Special Seminar: Zhongping Chen

Tuesday, September 16, 2014
11:00 a.m.-12:00 p.m.
Pepco Room (1105), Jeong H. Kim Engineering Building
Associate Professor Yu Chen
yuchen@umd.edu

Prof. Zhongping Chen
Department of Biomedical Engineering
Beckman Laser Institute
The Edwards Life Sciences Center for Advanced Cardiovascular Technology
University of California, Irvine, Irvine, CA

Seventeen Years of Doppler Optical Coherence Tomography

Optical coherence tomography (OCT) is one of the fastest growing areas of biomedical optics with many potential clinical applications.  The recent development of Fourier domain OCT has significantly increased imaging speed and sensitivity, and has enabled real-time 3-D imaging.
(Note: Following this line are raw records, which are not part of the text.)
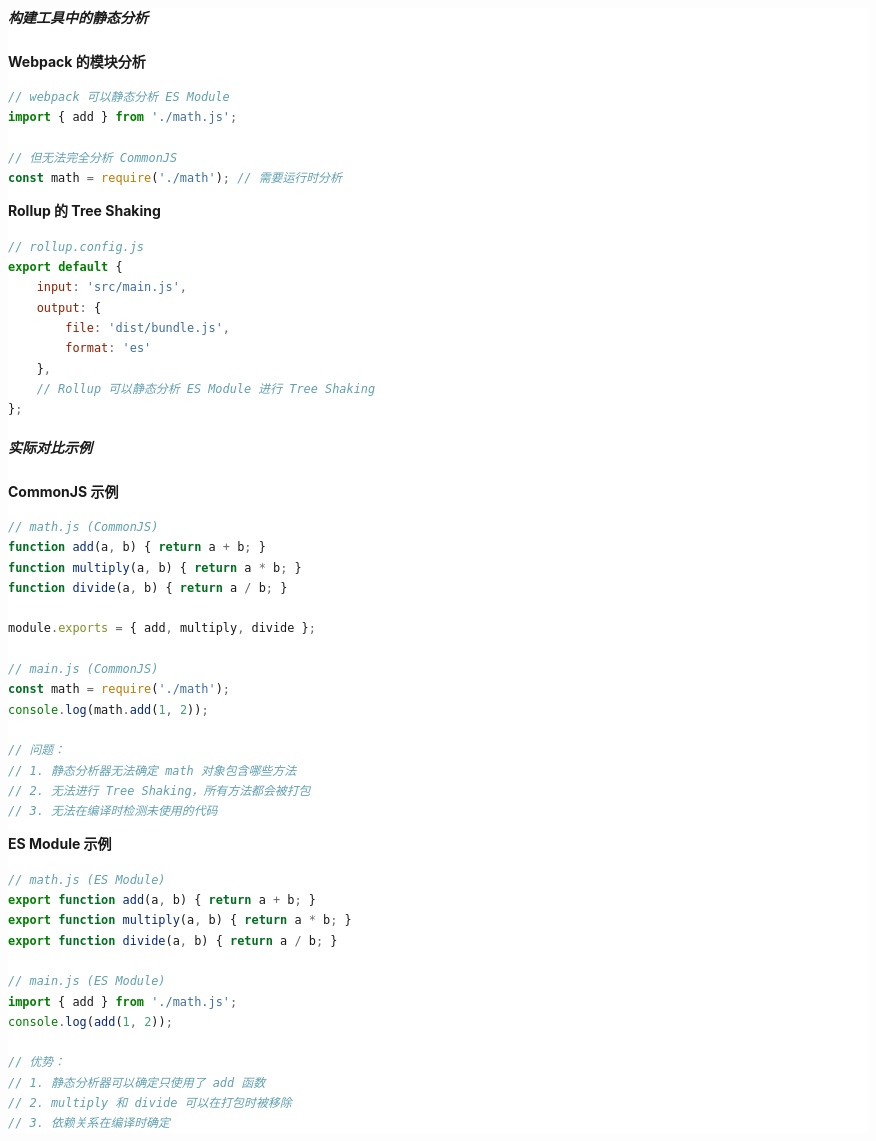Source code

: ##### 构建工具中的静态分析

**Webpack 的模块分析**

```javascript
// webpack 可以静态分析 ES Module
import { add } from './math.js';

// 但无法完全分析 CommonJS
const math = require('./math'); // 需要运行时分析
```

**Rollup 的 Tree Shaking**

```javascript
// rollup.config.js
export default {
    input: 'src/main.js',
    output: {
        file: 'dist/bundle.js',
        format: 'es'
    },
    // Rollup 可以静态分析 ES Module 进行 Tree Shaking
};
```

##### 实际对比示例

**CommonJS 示例**

```javascript
// math.js (CommonJS)
function add(a, b) { return a + b; }
function multiply(a, b) { return a * b; }
function divide(a, b) { return a / b; }

module.exports = { add, multiply, divide };

// main.js (CommonJS)
const math = require('./math');
console.log(math.add(1, 2));

// 问题：
// 1. 静态分析器无法确定 math 对象包含哪些方法
// 2. 无法进行 Tree Shaking，所有方法都会被打包
// 3. 无法在编译时检测未使用的代码
```

**ES Module 示例**

```javascript
// math.js (ES Module)
export function add(a, b) { return a + b; }
export function multiply(a, b) { return a * b; }
export function divide(a, b) { return a / b; }

// main.js (ES Module)
import { add } from './math.js';
console.log(add(1, 2));

// 优势：
// 1. 静态分析器可以确定只使用了 add 函数
// 2. multiply 和 divide 可以在打包时被移除
// 3. 依赖关系在编译时确定
```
Many of the functional extensions of OCT technology that were developed in the last decade, such as Doppler OCT, have started to generate clinically important information in clinical studies. 

Noninvasive techniques for imaging in vivo blood flow are of great value to biomedical research and clinical diagnostics where many diseases have a vascular etiology or component.  In ophthalmology, many ophthalmic diseases may involve disturbances in ocular blood flow, including diabetic retinopathy, low tension glaucoma, anterior ischemic optic neuritis, and macular degeneration.  For example, in diabetic retinopathy, retinal blood flow is reduced and the normal autoregulatory capacity is deficient.  Ocular hemodynamics is altered in patients with glaucoma, and severe loss of visual function has been associated with reduced macular blood flow.  Simultaneous imaging of tissue structure and blood flow could provide critical information for early diagnosis of ocular diseases.  

In this presentation, I will review the advances in Doppler OCT over the last seventeen years. The recent applications of Doppler OCT for quantifying the flow, imaging the vasculature, evaluating the vibration organ, and optical coherence elastography will be discussed.  
 

About the Speaker

Dr. Zhongping Chen is a Professor of Biomedical Engineering and Director of the OCT Laboratory at the University of California, Irvine.  He is a Co-founder and Chairman of OCT Medical Imaging Inc. Dr. Chen received his B.S. degree in Applied Physics from Shanghai Jiao Tong University in 1982, his M. S. degree in Electrical Engineering in 1987, and his Ph.D. degree in Applied Physics from Cornell University in 1993. 

Dr. Chen's research interests encompass the areas of biomedical photonics, microfabrication, biomaterials and biosensors. His research group has pioneered the development of functional optical coherence tomography, which simultaneously provides high resolution 3-D images of tissue structure, blood flow, and birefringence.  These functional extensions of OCT offer contrast enhancements and provide mapping of many clinically important parameters.  In addition, his group has developed a number of endoscopic and intravascular rotational and linear 2-D probes for OCT and MPM imaging and translated this technology to clinical applications through collaboration with clinicians.  He has led numerous major research projects funded by NIH, NSF, DOD, and DARPA, including several interdisciplinary research projects such as the NIH Biomedical Research Partnership (BRP) grant and NSF Biophotonics Partnership Initiative grant. He has published more than 190 peer-reviewed papers and review articles and holds a number of patents in the fields of biomaterials, biosensors, and biomedical imaging. 

Dr. Chen is a Fellow of the American Institute of Medical and Biological Engineering (AIMBE), a Fellow of SPIE, and a Fellow of the Optical Society of America.